I want us to close our eyes, mute our awareness to all the evils that have afflicted us, both real and perceived, and focus on the positive from which we should draw inspiration to face 2017. First, 2017, being an election year, is bound to be ever more unpredictable, the more reason we should stride into it with positive energy, even if imagined.
So, what is it for you in Kenya’s 2016 economic assessment that would inspire you into 2017? What is the one thing that government got right, that could be your stepping stone into the New Year?
I do not know about you. For me, however, it is the bluff President Kenyatta called not only on the commercial banks, but also on both the Central Bank and the Treasury on interest rates.

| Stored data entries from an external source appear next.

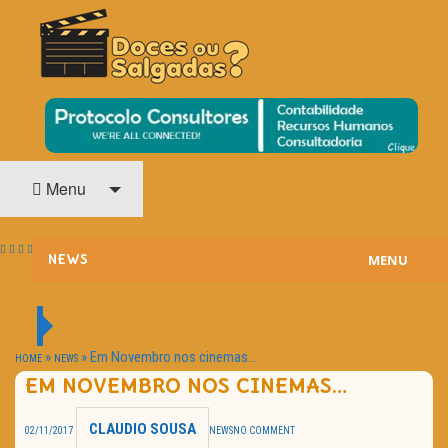
O Cinema? Uma Paixão!!
DOCES OU SALGADAS?
Menu
MENU
NEWS
ESTREIAS
PASSATEMPOS
»
»
Em Novembro nos cinemas…
HOME
NEWS
EM NOVEMBRO NOS CINEMAS…
HOME CINEMA
CLAUDIO SOUSA
02/11/2017
NEWS
NO COMMENT
NOTA PESSOAL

The President defied all counsel from CBK Governor Dr Patrick Njoroge and Treasury CS Henry Rotich against signing the Banking Act (Amendment) Bill into law, effectively capping interest rates and grinding to a halt the skyrocketing cost of bank loans that were steadily degenerating into shylocking, with some charging as high as 26% per annum.
The CBK, the Treasury and Commercial banks had argued the law would affect the banking sector and, in the long run hurt the economy, promising to self regulate. The President would however, rightly so, hear none of it, signing the Bill into law.
True, there was some turbulence, mostly from the reaction of commercial banks that were caught napping by the turn of events. They cancelled loan applications whose approvals were in the offing and reclassified most of their former clients as high risk, effectively removing them from the eligibility lists. Three months on however, things are beginning to normalize.
I am alive to the fact that banks have been restructuring and laying off staff, but I am also hopeful we will soon reach an equilibrium and the market will stabilize. That at rates of 14% per annum or 1.2% on average per month, more people will access loans, plough them back into the economy, employ people and create more wealth and banks will reemploy as they embrace bit-by-bit profits from economies of scale.
Already, Industrial and Commercial Development Corporation (ICDC) has reviewed its coast of loans to 3.0% above the CBR. As such, the Corporation charges interest on loan facilities at 13% on average, 1% below the commercial banks’ lending rate of 14%. In so doing, the Corporation’s management cited the need to help young businesses and entrepreneurs at various stages of their business cycle to spur growth by leveraging on the medium and long-term loans offered by ICDC. This, so far, is the surest indicator that already the market is stabilizing and, indeed, there’s light at the end of the tunnel.